Bijzondere functionele aspecten van het bouwwerk
Dankzij de vele ramen, de vliesgevels en de biodynamische verlichting is het dag en nacht prettig werken in de Meldkamer. cepezed zocht naar een manier om het ‘command and control centre’, waar 24/7 telefoons rinkelen, zo open en licht mogelijk te maken. Kolommen zijn naar de gevels geschoven en in die gevel zijn ingenieus raamstroken ingepast zonder dat de zon het zicht op de computerschermen kan belemmeren. Aangrenzende ruimtes kunnen bij het vloerveld van het command and control centre worden getrokken. Vlakbij is een stiltekamer, waar telefonisten rust kunnen vinden met uitzicht op de bomen. 

De verdiepingenhoge entree geeft goed zicht op hoe het gebouw in elkaar zit.
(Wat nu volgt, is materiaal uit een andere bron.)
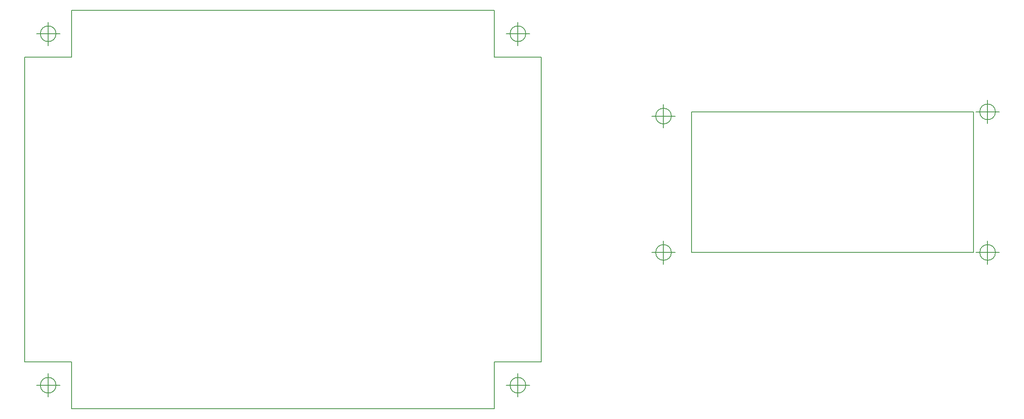
<source format=gbr>
G04 #@! TF.GenerationSoftware,KiCad,Pcbnew,(5.1.4)-1*
G04 #@! TF.CreationDate,2019-12-04T23:12:45+01:00*
G04 #@! TF.ProjectId,instru_bab_v2,696e7374-7275-45f6-9261-625f76322e6b,rev?*
G04 #@! TF.SameCoordinates,Original*
G04 #@! TF.FileFunction,Profile,NP*
%FSLAX46Y46*%
G04 Gerber Fmt 4.6, Leading zero omitted, Abs format (unit mm)*
G04 Created by KiCad (PCBNEW (5.1.4)-1) date 2019-12-04 23:12:45*
%MOMM*%
%LPD*%
G04 APERTURE LIST*
%ADD10C,0.200000*%
%ADD11C,0.150000*%
G04 APERTURE END LIST*
D10*
X239666666Y-50000000D02*
G75*
G03X239666666Y-50000000I-1666666J0D01*
G01*
X235500000Y-50000000D02*
X240500000Y-50000000D01*
X238000000Y-47500000D02*
X238000000Y-52500000D01*
X170666666Y-50900000D02*
G75*
G03X170666666Y-50900000I-1666666J0D01*
G01*
X166500000Y-50900000D02*
X171500000Y-50900000D01*
X169000000Y-48400000D02*
X169000000Y-53400000D01*
X170666666Y-80000000D02*
G75*
G03X170666666Y-80000000I-1666666J0D01*
G01*
X166500000Y-80000000D02*
X171500000Y-80000000D01*
X169000000Y-77500000D02*
X169000000Y-82500000D01*
X239666666Y-80000000D02*
G75*
G03X239666666Y-80000000I-1666666J0D01*
G01*
X235500000Y-80000000D02*
X240500000Y-80000000D01*
X238000000Y-77500000D02*
X238000000Y-82500000D01*
X139667825Y-108334814D02*
G75*
G03X139667825Y-108334814I-1666666J0D01*
G01*
X135501159Y-108334814D02*
X140501159Y-108334814D01*
X138001159Y-105834814D02*
X138001159Y-110834814D01*
X139667825Y-33334814D02*
G75*
G03X139667825Y-33334814I-1666666J0D01*
G01*
X135501159Y-33334814D02*
X140501159Y-33334814D01*
X138001159Y-30834814D02*
X138001159Y-35834814D01*
X39667825Y-108334814D02*
G75*
G03X39667825Y-108334814I-1666666J0D01*
G01*
X35501159Y-108334814D02*
X40501159Y-108334814D01*
X38001159Y-105834814D02*
X38001159Y-110834814D01*
X39667825Y-33334814D02*
G75*
G03X39667825Y-33334814I-1666666J0D01*
G01*
X35501159Y-33334814D02*
X40501159Y-33334814D01*
X38001159Y-30834814D02*
X38001159Y-35834814D01*
X235000000Y-50000000D02*
X175000000Y-50000000D01*
X235000000Y-80000000D02*
X235000000Y-50000000D01*
X175000000Y-80000000D02*
X235000000Y-80000000D01*
X175000000Y-50000000D02*
X175000000Y-80000000D01*
D11*
X43001159Y-103334814D02*
X33001159Y-103334814D01*
X43001159Y-113334814D02*
X43001159Y-103334814D01*
X133001159Y-113334814D02*
X43001159Y-113334814D01*
X133001159Y-103334814D02*
X133001159Y-113334814D01*
X143001159Y-103334814D02*
X133001159Y-103334814D01*
X143001159Y-38334814D02*
X143001159Y-103334814D01*
X133001159Y-38334814D02*
X143001159Y-38334814D01*
X133001159Y-28334814D02*
X133001159Y-38334814D01*
X43001159Y-28334814D02*
X133001159Y-28334814D01*
X43001159Y-38334814D02*
X43001159Y-28334814D01*
X33001159Y-38334814D02*
X43001159Y-38334814D01*
X33001159Y-103334814D02*
X33001159Y-38334814D01*
M02*

</source>
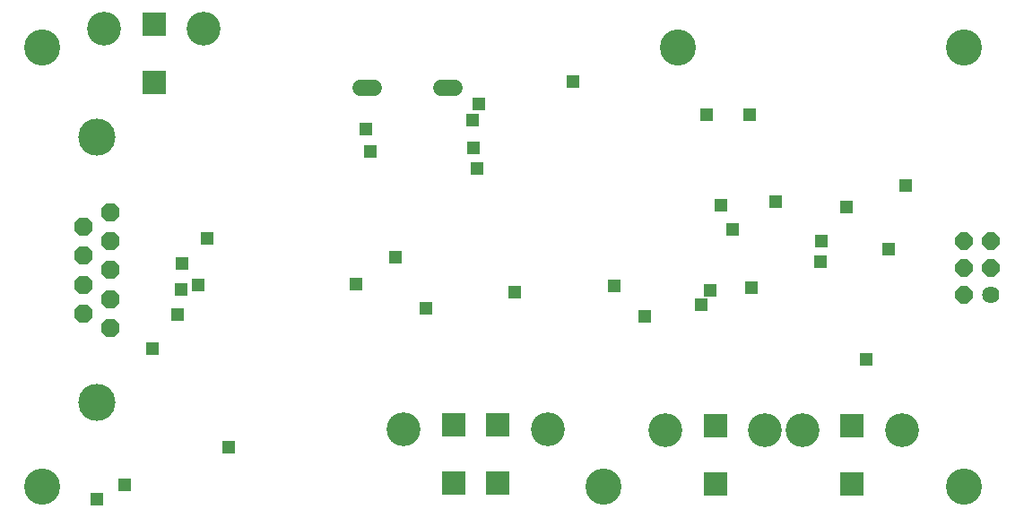
<source format=gbs>
G75*
%MOIN*%
%OFA0B0*%
%FSLAX24Y24*%
%IPPOS*%
%LPD*%
%AMOC8*
5,1,8,0,0,1.08239X$1,22.5*
%
%ADD10R,0.0907X0.0907*%
%ADD11C,0.1261*%
%ADD12C,0.0640*%
%ADD13OC8,0.0640*%
%ADD14C,0.1340*%
%ADD15C,0.0600*%
%ADD16OC8,0.0680*%
%ADD17C,0.1380*%
%ADD18R,0.0476X0.0476*%
D10*
X020424Y002097D03*
X022078Y002097D03*
X022078Y004263D03*
X020424Y004263D03*
X030164Y004219D03*
X030164Y002054D03*
X035251Y002054D03*
X035251Y004219D03*
X009294Y016991D03*
X009294Y019156D03*
D11*
X007444Y018975D03*
X011145Y018975D03*
X018574Y004082D03*
X023928Y004082D03*
X028314Y004038D03*
X032015Y004038D03*
X033400Y004038D03*
X037101Y004038D03*
D12*
X040400Y009086D03*
D13*
X039400Y009086D03*
X039400Y010086D03*
X040400Y010086D03*
X040400Y011086D03*
X039400Y011086D03*
D14*
X005145Y001952D03*
X026011Y001952D03*
X039397Y001952D03*
X039397Y018290D03*
X028767Y018290D03*
X005145Y018290D03*
D15*
X016963Y016798D02*
X017483Y016798D01*
X019963Y016798D02*
X020483Y016798D01*
D16*
X007680Y012167D03*
X006680Y011627D03*
X007680Y011087D03*
X006680Y010547D03*
X007680Y010007D03*
X006680Y009467D03*
X007680Y008927D03*
X006680Y008387D03*
X007680Y007847D03*
D17*
X007180Y005077D03*
X007180Y014937D03*
D18*
X011263Y011184D03*
X010318Y010247D03*
X010948Y009448D03*
X010314Y009271D03*
X010160Y008353D03*
X009231Y007097D03*
X016790Y009483D03*
X018271Y010475D03*
X019412Y008597D03*
X022700Y009176D03*
X026389Y009416D03*
X027523Y008286D03*
X029633Y008727D03*
X029963Y009243D03*
X031515Y009341D03*
X034078Y010326D03*
X034105Y011101D03*
X035026Y012365D03*
X037239Y013141D03*
X032389Y012554D03*
X030806Y011519D03*
X030365Y012404D03*
X036613Y010778D03*
X035778Y006692D03*
X021298Y013790D03*
X021168Y014554D03*
X021145Y015578D03*
X021381Y016192D03*
X024865Y017003D03*
X029849Y015774D03*
X031420Y015774D03*
X017326Y014432D03*
X017184Y015243D03*
X012062Y003424D03*
X008200Y002007D03*
X007176Y001483D03*
M02*

</source>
Constructief, omdat de dragende kolommen zo veel mogelijk in het zicht zijn gelaten, en qua routing, omdat de hal trap en verdiepingslounges direct aan de hoge hal grenzen. De kopse kanten van het kantoordeel zijn geheel van glas en er is zicht van de ene naar de andere kant, wat het makkelijk maakt om je te oriënteren. Binnen is de constructie is grotendeels zichtbaar passend bij het no-nonsense-karakter van het gebouw. Met strak laswerk en slimme, zorgvuldig gedetailleerde knopen is verdere afwerking onnodig; wat bespaart op materiaal en arbeid tijdens de bouw.

De oplopende taluds dragen samen met verhoogde trottoirbanden aan de achter gelegen entreezijde op een ontspannen landschappelijke ingepaste manier bij aan de vereiste beveiliging van het gebouw.

De laagbouw heeft een volledig vrije overspanning. Hier zit de meldkamer gevestigd, waar de telefoontjes binnenkomen en worden verwerkt. Het atrium bevat een mix van ontmoetings- en aanlandwerkplekken en verbindt de begane grond met de bovenste verdieping. De bovenbouw is voorzien van kantoor-en vergaderruimtes. Bij de uitkragingen is het bovenste deel ook volledig kolomvrij. Daarmee zijn de indeling en het gebruik optimaal flexibel.

Duurzaamheid

De duurzaamheidsaspecten zijn benoemd bij de projectinformatie.